*** Opening of Exercise input ***
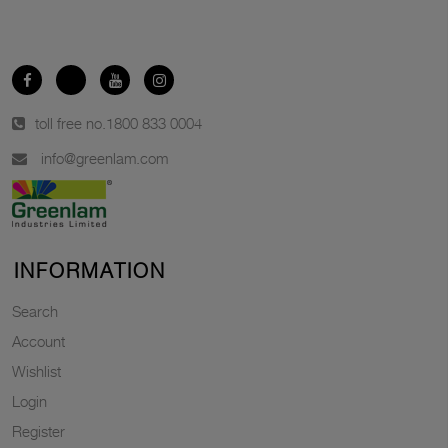
toll free no.
1800 833 0004
info@greenlam.com
INFORMATION
Search
Account
Wishlist
Login
Register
*** Close of Exercise input ***
**About this task**
Drop the pictures; repeat the listing above exactly.

**Response area**
toll free no.
1800 833 0004
info@greenlam.com
INFORMATION
Search
Account
Wishlist
Login
Register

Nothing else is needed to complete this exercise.